Chuck the Cruel Tradition: PETA Offers to Replace Punxsutawney Phil With a Human

Published by Danny Prater.
3 min read

Ahead of Groundhog Day, PETA made an offer to Tom Dunkel, president of The Punxsutawney Groundhog Club’s Inner Circle, that would enable the group to retire Punxsutawney Phil yet still attract tourists: Allow a PETA philanthropist to live in Phil’s sad little enclosure and take his place predicting the weather (with at least as much accuracy). If the club sends Phil and his companion, Phyllis, to a reputable sanctuary, 36-year-old Amber Canavan from Portland, Oregon, will gladly travel to Pennsylvania to take Phil’s place, live as he does now in the town library, livestream her monotonous life all year long, and give an equally unscientific weather forecast on February 2, even wearing a groundhog costume if that’s what the club wants.

“Punxsutawney Phil did not consent to living in a box in a library, where he’s denied the opportunity to hibernate, dig, burrow, explore, or do anything else that matters to a groundhog,” says Canavan.

“But I would gladly take Phil’s place if it will spare him a tedious life punctuated only by the confusion and terror of being dangled in front of a noisy crowd every year.”

Alternatively, PETA offered to send a telescope and a moon chart as another, perhaps more accurate, way to predict the weather. Our previous offers to send a persimmon tree, whose seeds are believed by some farmers to indicate the weather ahead, or a talking, animatronic groundhog still stand.

As PETA has pointed out before, it’s time to chuck this tired tradition.

Punxsutawney Phil is a groundhog, not a meteorologist.

A billboard in Marion, Ohio with a photo of a groundhog reads: "I'm ME, not a meteorologist. It's time to chuck this tired old 'tradition.'"

For more than century, Punxsutawney has been known for this one awful thing: forcing a shy animal out into the cold, subjecting him to crowds of people, and treating him like an object, all so he can make a completely unreliable “prediction.”

Now that The Punxsutawney Groundhog Club has a fellow mammal willing to be Phil’s replacement, the time has come for him and Phyllis to enjoy life at a reputable sanctuary.

Take Action for Groundhogs Like Punxsutawney Phil

Groundhogs are shy, sensitive individuals who live in underground burrows that can span many acres, and using them as props for folklore-based events is no cause for celebration—it’s a cruel form of speciesism, a human-supremacist worldview.

Marion, Ohio, radio station WMRN-AM previously used a live groundhog (known as Buckeye Chuck) supplied by Kokas Exotics—which is only licensed to breed and sell animals, not exhibit them—at its annual Groundhog Day event.

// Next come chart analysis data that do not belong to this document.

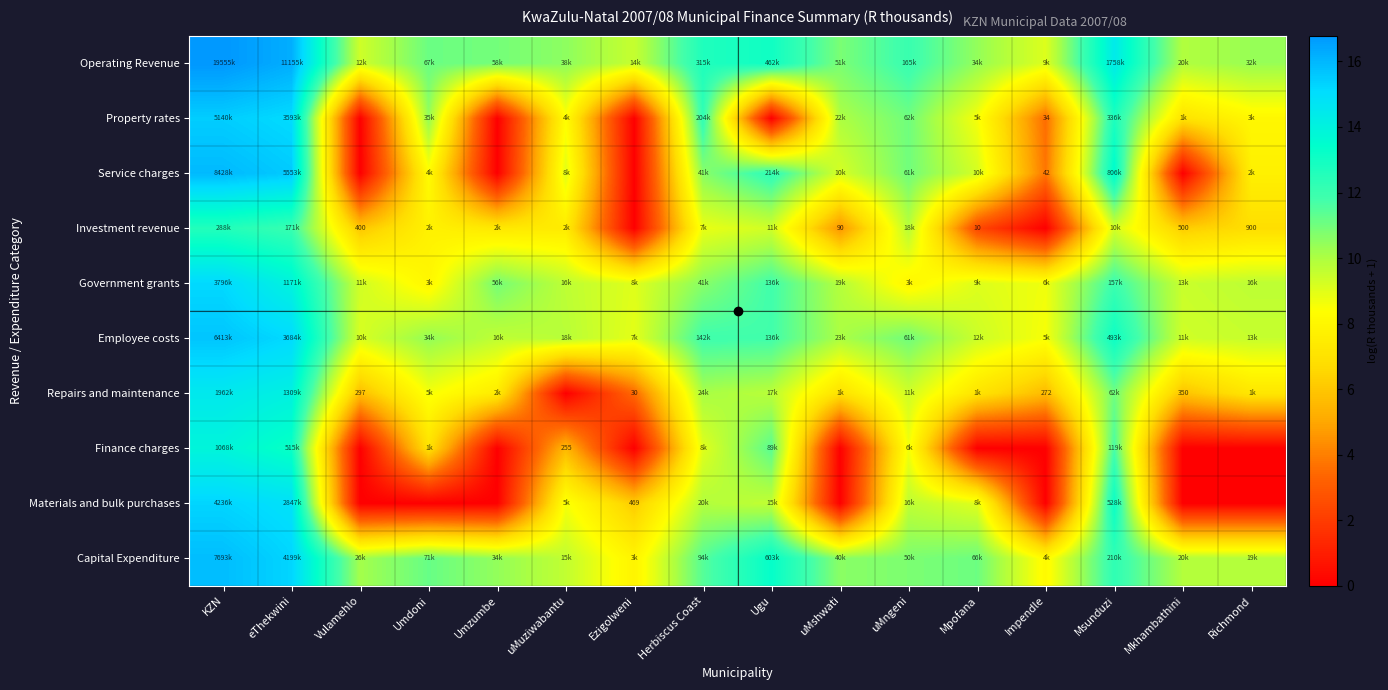

What is the difference between the Repairs and maintenance values at Vulamehlo and Ezigolweni?

2.3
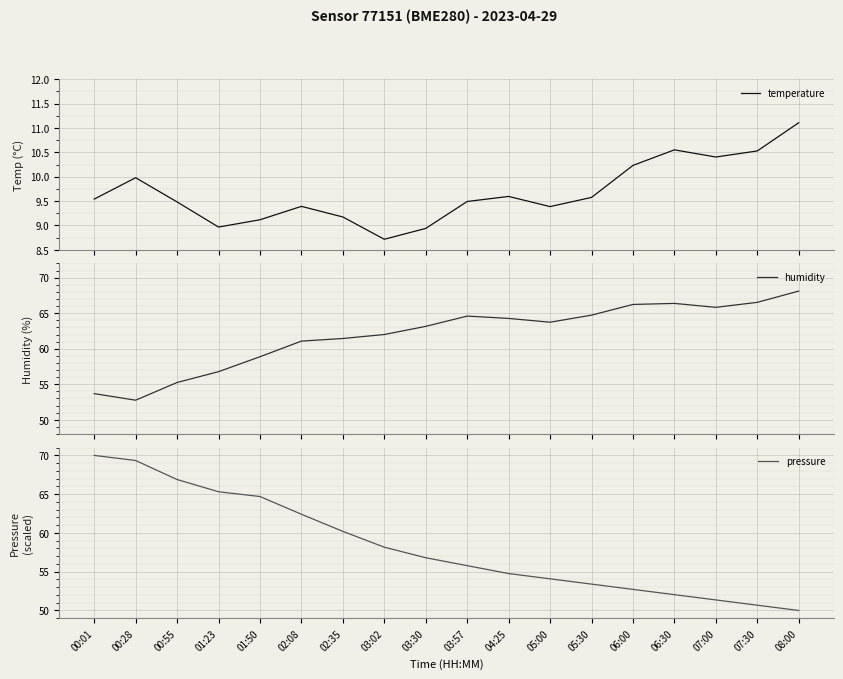

Which series has the largest range (max minus min)?

pressure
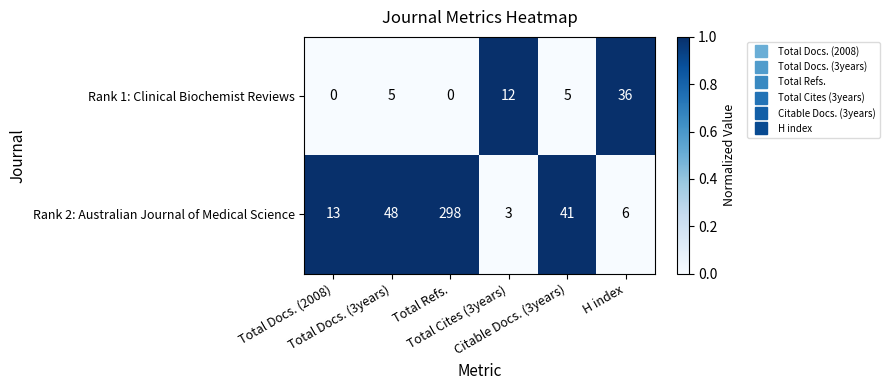

What is the maximum value for Rank 2: Australian Journal of Medical Science?

298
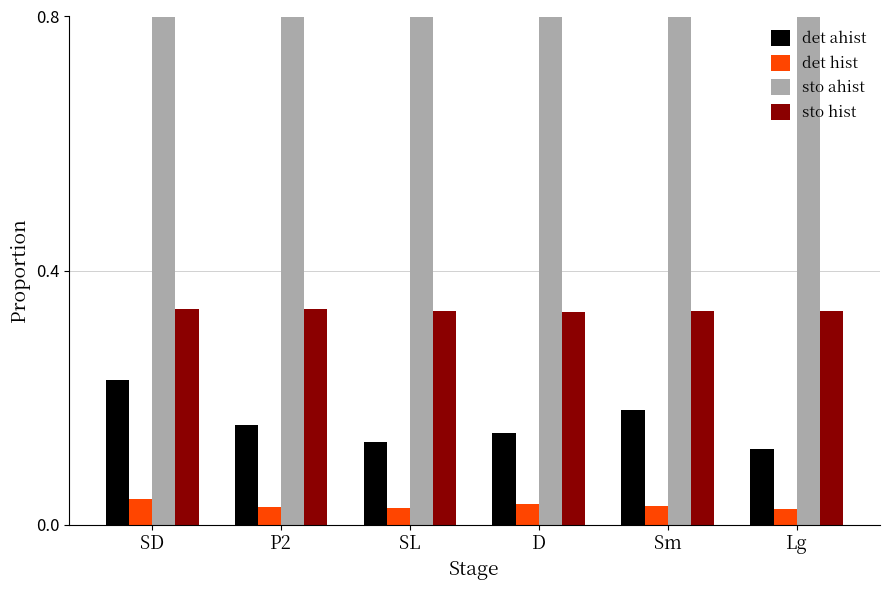

True or false: sto ahist has a value of 1.6 at Lg.

False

After PETA alerted the station that harassing a groundhog in a stressful, unfamiliar environment is cruel and that using Kokas would be illegal, WMRN—for the first time in more than 30 years—didn’t feature a live groundhog at its 2023 event!

Buckeye Chuck’s reprieve is a small victory, and now PETA is calling on the radio station to commit to making all future Groundhog Day events animal-free and never exploit live groundhogs again.